Empirical Evaluation for Intelligent Predictive Models in Prediction of Potential Cancer Problematic Cases In Nigeria
Author(s) -
Arnold Adimabua Ojugo,
Chris Obaro Obruche
Publication year - 2021
Publication title -
arrus journal of mathematics and applied science
Language(s) - English
Resource type - Journals
eISSN - 2807-3037
pISSN - 2776-7922
DOI - 10.35877/mathscience614
Subject(s) - computer science , machine learning , field (mathematics) , artificial intelligence , process (computing) , fuzzy logic , domain (mathematical analysis) , predictive modelling , data science , data mining , mathematics , mathematical analysis , pure mathematics , operating system
The rapid rate as well as the volume in amount of data churned out on daily basis has necessitated the need for data mining process.
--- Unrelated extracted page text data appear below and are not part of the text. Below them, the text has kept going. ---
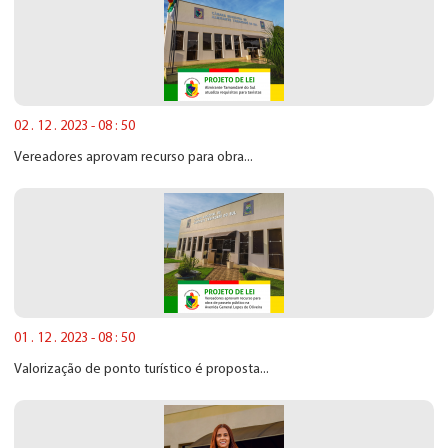
02 . 12 . 2023 - 08 : 50
Vereadores aprovam recurso para obra...
01 . 12 . 2023 - 08 : 50
Valorização de ponto turístico é proposta...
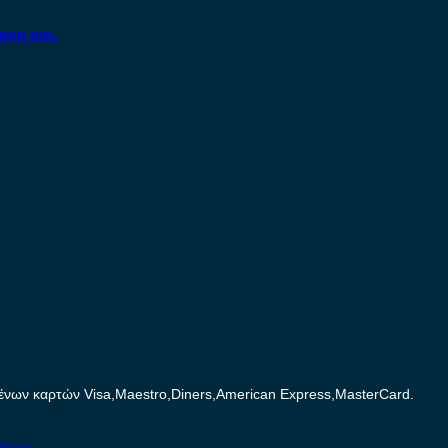
ηση σας.
ων καρτών Visa,Maestro,Diners,American Express,MasterCard.
νήτων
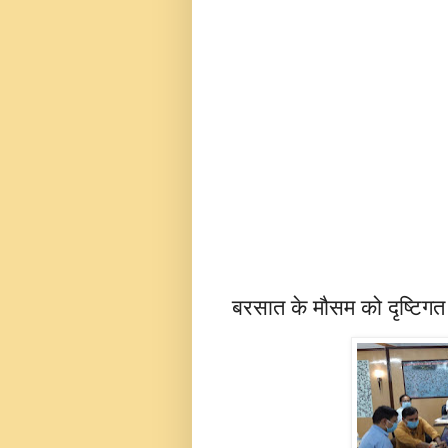
बरसात के मौसम को दृष्टिगत र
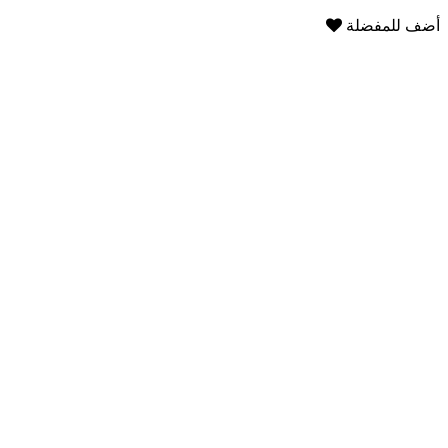
أضف للمفضلة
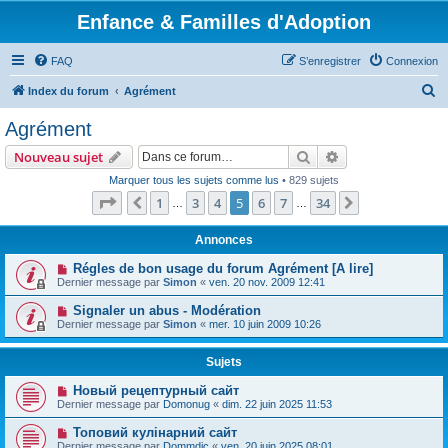
Enfance & Familles d'Adoption
FAQ
S’enregistrer
Connexion
R
Index du forum
Agrément
e
Agrément
c
Rechercher
Recherche avanc
Nouveau sujet
h
Marquer tous les sujets comme lus
• 829 sujets
e
Page
5
sur
34
1
3
4
5
6
7
34
Précédente
Suivante
…
…
r
c
Annonces
h
Régles de bon usage du forum Agrément [A lire]
Dernier message par
Simon
«
ven. 20 nov. 2009 12:41
e
r
Signaler un abus - Modération
Dernier message par
Simon
«
mer. 10 juin 2009 10:26
Sujets
Новый рецептурный сайт
Dernier message par
Domonug
«
dim. 22 juin 2025 11:53
Топовий кулінарний сайт
Dernier message par
Dommdic
«
ven. 20 juin 2025 08:01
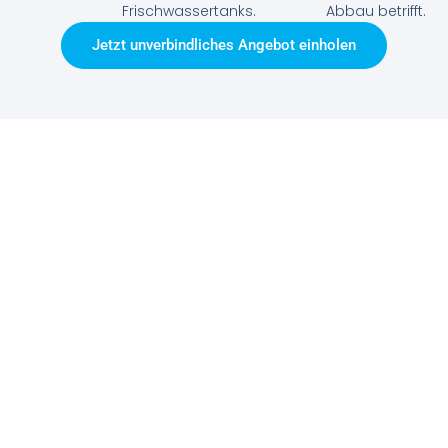
Frischwassertanks.
Abbau betrifft.
Jetzt unverbindliches Angebot einholen
Warum Sani Mobil
Wuppertal?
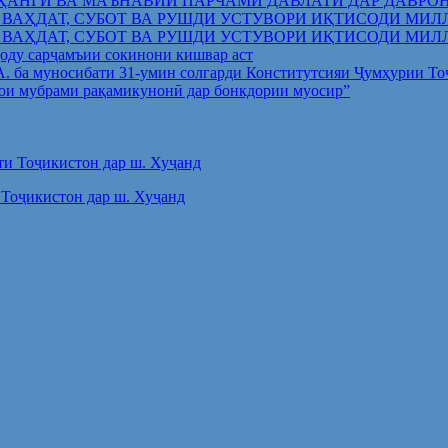
ҲАНГӢ ВА МАЪНАВИИ ПАРЧАМИ ДАВЛАТӢ ДАР ДАВРО
 ВАҲДАТ, СУБОТ ВА РУШДИ УСТУВОРИ ИҚТИСОДИ МИЛ
 ВАҲДАТ, СУБОТ ВА РУШДИ УСТУВОРИ ИҚТИСОДИ МИЛ
оду сарҷамъии сокинони кишвар аст
.А. ба муносибати 31-умин солгарди Конститутсияи Ҷумҳурии Т
ои мубрами рақамикунонӣ дар бонкдории муосир”
Тоҷикистон дар ш. Хуҷанд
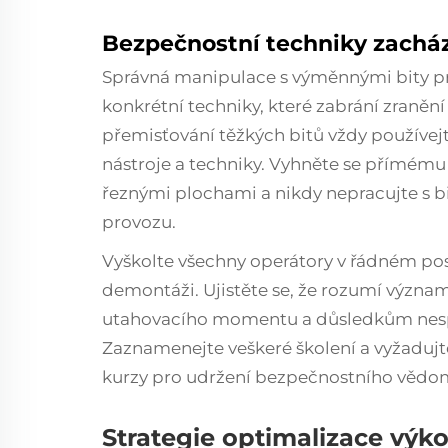
Bezpečnostní techniky zachá
Správná manipulace s výměnnými bity pr
konkrétní techniky, které zabrání zranění 
přemisťování těžkých bitů vždy používej
nástroje a techniky. Vyhněte se přímému
řeznými plochami a nikdy nepracujte s bity
provozu.
Vyškolte všechny operátory v řádném po
demontáži. Ujistěte se, že rozumí význ
utahovacího momentu a důsledkům nespr
Zaznamenejte veškeré školení a vyžadujt
kurzy pro udržení bezpečnostního vědom
Strategie optimalizace výk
Advanced by the field of data science with machine learning approaches as new paradigm and platform, it has become imperative to provide beneficial support in constructing models that can effectively assist domain experts/practitioners – to make comprehensive decisions regarding potential cases. The study uses deep learning prognosis to effectively respond to problematic cases of cancer in Nigeria. We use the fuzzy rule-based memetic model to predict potential problematic cases of cancer – predicting results from data samples collected from the Epidemiology laboratory at Federal Medical Center Asaba, Nigeria. Dataset is split into training (85%) and testing (15%) to aid model validation. Results indicate that age, obesity, environmental conditions and family relations (to the first and second degree) are critical factors to be watched for benign and malignant cancer types. Constructed model result shows high predictive capability strength compared to other models presented on similar studies.